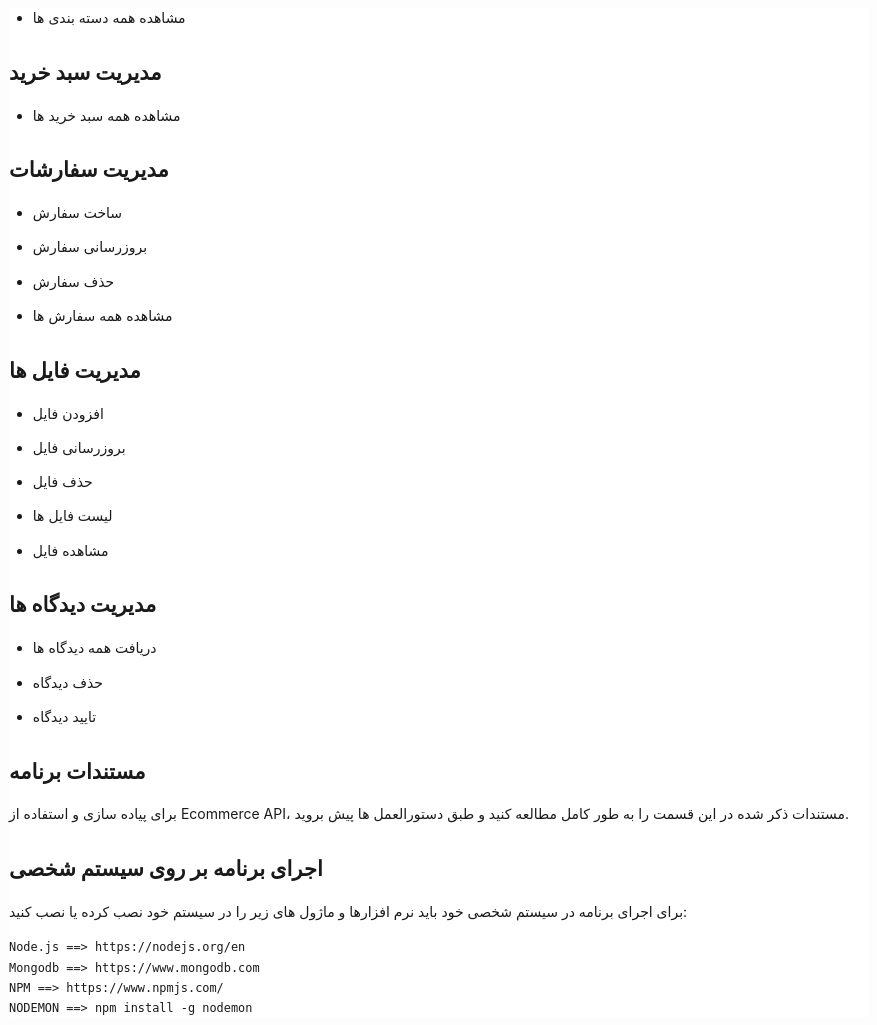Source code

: - مشاهده همه دسته بندی ها

## مدیریت سبد خرید

- مشاهده همه سبد خرید ها

## مدیریت سفارشات 

- ساخت سفارش

- بروزرسانی سفارش

- حذف سفارش

- مشاهده همه سفارش ها

## مدیریت فایل ها

- افزودن فایل

- بروزرسانی فایل

- حذف فایل

- لیست فایل ها

- مشاهده فایل

## مدیریت دیدگاه ها

- دریافت همه دیدگاه ها

- حذف دیدگاه

- تایید دیدگاه




## مستندات برنامه

برای پیاده سازی و استفاده از Ecommerce API، مستندات ذکر شده در این قسمت را به طور کامل مطالعه کنید و طبق دستورالعمل ها پیش بروید.


## اجرای برنامه بر روی سیستم شخصی

برای اجرای برنامه در سیستم شخصی خود باید نرم افزارها و ماژول های زیر را در سیستم خود نصب کرده یا نصب کنید:


```
Node.js ==> https://nodejs.org/en
Mongodb ==> https://www.mongodb.com
NPM ==> https://www.npmjs.com/
NODEMON ==> npm install -g nodemon

```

++++++++++

• _TASK BRIEF_: Retype, exactly and only, the lines running from the one with "برای اجرای برنامه" through the final line of the listing above.

• _WRITTEN SOLUTION_:
برای اجرای برنامه در سیستم شخصی خود باید نرم افزارها و ماژول های زیر را در سیستم خود نصب کرده یا نصب کنید:


```
Node.js ==> https://nodejs.org/en
Mongodb ==> https://www.mongodb.com
NPM ==> https://www.npmjs.com/
NODEMON ==> npm install -g nodemon

```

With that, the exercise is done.